## Your goal:
Needed from the data below: all lines that contain the word "linejoin".

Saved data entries

[Start of section]

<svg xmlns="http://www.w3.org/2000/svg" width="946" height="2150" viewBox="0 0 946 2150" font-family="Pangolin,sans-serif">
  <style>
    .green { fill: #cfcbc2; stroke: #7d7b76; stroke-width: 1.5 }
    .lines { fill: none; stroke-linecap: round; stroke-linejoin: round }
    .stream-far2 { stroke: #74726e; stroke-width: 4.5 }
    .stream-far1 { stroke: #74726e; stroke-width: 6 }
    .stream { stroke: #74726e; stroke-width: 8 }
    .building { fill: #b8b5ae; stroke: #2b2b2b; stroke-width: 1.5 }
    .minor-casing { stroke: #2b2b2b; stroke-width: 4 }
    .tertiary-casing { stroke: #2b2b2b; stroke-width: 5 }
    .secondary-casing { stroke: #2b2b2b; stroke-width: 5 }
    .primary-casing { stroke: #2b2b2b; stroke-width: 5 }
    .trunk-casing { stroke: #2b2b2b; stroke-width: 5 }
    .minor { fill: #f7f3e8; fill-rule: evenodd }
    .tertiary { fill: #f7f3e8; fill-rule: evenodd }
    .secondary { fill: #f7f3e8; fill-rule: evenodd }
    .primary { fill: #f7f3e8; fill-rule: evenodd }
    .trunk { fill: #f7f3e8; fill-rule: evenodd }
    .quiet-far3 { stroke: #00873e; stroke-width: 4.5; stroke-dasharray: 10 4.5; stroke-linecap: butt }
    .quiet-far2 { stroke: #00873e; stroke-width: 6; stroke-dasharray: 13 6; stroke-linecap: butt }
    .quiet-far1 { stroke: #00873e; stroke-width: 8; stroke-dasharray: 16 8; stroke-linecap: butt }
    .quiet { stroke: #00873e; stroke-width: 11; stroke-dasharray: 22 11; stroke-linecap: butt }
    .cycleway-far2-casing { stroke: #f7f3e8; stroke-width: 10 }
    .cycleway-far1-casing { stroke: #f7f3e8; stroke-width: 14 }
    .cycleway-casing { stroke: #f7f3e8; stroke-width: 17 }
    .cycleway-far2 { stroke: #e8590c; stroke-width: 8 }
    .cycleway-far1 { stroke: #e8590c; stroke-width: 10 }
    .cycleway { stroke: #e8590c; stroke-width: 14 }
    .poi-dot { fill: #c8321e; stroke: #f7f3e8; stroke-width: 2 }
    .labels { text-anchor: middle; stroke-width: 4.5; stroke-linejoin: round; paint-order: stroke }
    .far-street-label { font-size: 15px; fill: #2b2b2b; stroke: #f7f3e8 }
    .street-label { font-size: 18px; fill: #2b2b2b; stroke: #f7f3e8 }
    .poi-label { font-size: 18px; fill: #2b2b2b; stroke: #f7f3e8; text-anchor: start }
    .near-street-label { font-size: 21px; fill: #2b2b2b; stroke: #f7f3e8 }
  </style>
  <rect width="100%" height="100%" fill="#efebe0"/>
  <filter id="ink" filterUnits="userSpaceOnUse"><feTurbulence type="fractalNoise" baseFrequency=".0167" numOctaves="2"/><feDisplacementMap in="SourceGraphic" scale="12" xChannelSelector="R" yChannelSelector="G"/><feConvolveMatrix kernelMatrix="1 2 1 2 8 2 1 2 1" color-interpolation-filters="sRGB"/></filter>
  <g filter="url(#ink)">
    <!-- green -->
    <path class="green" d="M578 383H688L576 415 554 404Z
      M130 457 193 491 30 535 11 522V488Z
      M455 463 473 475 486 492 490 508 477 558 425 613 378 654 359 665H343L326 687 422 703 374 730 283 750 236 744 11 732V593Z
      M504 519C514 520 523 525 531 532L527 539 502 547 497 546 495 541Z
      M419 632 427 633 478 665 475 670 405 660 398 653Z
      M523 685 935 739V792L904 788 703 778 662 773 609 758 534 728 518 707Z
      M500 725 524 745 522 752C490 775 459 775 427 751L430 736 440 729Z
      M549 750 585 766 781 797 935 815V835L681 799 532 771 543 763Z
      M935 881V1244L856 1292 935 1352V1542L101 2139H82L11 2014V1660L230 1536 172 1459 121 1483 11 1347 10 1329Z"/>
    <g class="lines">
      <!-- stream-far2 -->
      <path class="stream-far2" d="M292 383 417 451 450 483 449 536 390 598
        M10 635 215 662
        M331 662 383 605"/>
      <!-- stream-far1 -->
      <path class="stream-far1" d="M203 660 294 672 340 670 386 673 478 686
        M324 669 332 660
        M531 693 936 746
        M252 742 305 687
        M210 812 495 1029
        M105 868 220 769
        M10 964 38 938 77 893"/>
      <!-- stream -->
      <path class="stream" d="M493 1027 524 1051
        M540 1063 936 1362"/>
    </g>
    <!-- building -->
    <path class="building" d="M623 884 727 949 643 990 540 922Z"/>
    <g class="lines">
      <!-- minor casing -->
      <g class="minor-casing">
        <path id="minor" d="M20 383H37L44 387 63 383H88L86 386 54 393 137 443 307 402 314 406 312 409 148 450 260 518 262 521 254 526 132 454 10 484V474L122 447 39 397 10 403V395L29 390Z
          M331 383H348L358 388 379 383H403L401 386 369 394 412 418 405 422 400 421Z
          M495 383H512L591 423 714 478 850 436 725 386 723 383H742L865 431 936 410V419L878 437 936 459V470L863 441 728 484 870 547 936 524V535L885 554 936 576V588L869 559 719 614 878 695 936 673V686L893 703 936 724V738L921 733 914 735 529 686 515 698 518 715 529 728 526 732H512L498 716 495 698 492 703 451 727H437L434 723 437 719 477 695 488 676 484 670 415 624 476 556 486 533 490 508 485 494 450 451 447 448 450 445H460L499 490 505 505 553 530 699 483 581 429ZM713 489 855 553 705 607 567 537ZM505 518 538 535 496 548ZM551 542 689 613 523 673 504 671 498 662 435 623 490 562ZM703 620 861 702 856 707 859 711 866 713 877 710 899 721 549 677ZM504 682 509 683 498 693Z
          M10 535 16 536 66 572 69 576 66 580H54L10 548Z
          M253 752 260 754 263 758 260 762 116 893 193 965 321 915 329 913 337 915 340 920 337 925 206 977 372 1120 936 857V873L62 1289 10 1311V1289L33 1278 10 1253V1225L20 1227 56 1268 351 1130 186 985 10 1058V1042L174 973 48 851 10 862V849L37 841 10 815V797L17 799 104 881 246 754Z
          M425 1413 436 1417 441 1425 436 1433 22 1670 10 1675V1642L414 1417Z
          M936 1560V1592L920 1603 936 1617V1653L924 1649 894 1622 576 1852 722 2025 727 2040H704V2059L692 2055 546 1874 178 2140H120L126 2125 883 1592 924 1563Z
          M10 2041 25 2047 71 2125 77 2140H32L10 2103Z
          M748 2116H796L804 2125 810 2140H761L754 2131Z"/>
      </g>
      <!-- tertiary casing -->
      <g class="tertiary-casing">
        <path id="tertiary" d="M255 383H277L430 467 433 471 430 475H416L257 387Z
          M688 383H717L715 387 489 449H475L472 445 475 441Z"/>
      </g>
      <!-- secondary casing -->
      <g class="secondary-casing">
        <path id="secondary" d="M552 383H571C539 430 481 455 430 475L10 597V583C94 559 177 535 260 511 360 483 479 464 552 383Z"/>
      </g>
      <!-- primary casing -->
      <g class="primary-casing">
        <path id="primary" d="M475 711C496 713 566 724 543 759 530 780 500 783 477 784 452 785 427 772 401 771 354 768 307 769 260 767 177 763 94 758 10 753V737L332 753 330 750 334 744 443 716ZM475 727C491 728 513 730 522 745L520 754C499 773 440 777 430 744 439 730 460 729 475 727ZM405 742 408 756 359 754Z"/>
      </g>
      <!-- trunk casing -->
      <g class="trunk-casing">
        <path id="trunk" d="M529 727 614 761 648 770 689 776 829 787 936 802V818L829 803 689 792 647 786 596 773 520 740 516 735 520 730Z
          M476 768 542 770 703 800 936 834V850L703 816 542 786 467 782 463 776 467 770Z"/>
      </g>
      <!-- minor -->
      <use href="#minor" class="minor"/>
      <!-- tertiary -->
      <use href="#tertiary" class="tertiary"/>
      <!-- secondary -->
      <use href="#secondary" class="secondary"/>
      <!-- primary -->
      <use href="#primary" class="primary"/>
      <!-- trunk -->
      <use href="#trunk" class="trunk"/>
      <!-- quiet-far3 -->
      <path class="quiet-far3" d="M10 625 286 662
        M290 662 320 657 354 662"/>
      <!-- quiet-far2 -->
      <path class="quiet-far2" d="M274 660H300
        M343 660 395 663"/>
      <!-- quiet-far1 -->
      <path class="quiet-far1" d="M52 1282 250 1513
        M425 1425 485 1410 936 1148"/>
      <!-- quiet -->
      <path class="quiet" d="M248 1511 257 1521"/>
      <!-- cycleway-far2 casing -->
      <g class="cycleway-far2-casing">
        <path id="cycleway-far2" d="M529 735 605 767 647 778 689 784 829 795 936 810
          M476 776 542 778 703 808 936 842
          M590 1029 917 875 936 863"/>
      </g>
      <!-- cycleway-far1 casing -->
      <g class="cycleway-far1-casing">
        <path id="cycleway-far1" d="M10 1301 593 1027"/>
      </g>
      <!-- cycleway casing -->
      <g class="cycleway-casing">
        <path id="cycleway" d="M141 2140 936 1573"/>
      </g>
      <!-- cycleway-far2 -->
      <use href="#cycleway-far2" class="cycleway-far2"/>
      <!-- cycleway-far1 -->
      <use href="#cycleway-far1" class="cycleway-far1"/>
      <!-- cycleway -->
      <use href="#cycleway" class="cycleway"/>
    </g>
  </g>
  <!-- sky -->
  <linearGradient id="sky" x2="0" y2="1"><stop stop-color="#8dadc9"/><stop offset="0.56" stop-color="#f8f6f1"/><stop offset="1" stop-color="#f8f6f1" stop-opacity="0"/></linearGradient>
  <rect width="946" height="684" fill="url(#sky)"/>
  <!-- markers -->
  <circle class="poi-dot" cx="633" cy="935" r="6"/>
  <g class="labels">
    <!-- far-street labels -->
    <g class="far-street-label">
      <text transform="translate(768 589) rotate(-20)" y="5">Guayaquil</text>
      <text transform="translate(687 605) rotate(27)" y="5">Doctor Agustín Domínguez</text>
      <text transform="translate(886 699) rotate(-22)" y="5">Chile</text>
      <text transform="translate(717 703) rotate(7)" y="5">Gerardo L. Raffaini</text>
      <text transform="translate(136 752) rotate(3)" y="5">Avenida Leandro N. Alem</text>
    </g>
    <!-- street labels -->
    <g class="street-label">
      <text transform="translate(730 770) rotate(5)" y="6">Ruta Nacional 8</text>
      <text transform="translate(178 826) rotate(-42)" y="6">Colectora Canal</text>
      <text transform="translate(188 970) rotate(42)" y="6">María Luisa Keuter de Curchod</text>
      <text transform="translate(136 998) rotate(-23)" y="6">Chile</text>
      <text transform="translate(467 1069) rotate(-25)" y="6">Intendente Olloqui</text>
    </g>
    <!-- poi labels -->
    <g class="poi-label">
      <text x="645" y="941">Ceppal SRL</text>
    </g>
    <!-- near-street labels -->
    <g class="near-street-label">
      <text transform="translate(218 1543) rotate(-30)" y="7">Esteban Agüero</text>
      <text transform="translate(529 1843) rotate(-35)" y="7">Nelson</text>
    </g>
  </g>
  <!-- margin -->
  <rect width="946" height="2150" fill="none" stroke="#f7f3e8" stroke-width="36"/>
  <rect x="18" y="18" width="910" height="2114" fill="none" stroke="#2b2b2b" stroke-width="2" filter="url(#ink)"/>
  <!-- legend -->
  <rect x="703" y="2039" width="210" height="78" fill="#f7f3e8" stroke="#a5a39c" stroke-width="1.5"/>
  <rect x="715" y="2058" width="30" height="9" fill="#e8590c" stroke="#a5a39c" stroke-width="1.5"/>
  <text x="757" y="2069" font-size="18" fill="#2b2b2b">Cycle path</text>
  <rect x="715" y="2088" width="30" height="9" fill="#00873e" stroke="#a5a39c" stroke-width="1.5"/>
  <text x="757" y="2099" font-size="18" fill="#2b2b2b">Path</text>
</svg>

[End of section]

## Task result:
    .lines { fill: none; stroke-linecap: round; stroke-linejoin: round }
    .labels { text-anchor: middle; stroke-width: 4.5; stroke-linejoin: round; paint-order: stroke }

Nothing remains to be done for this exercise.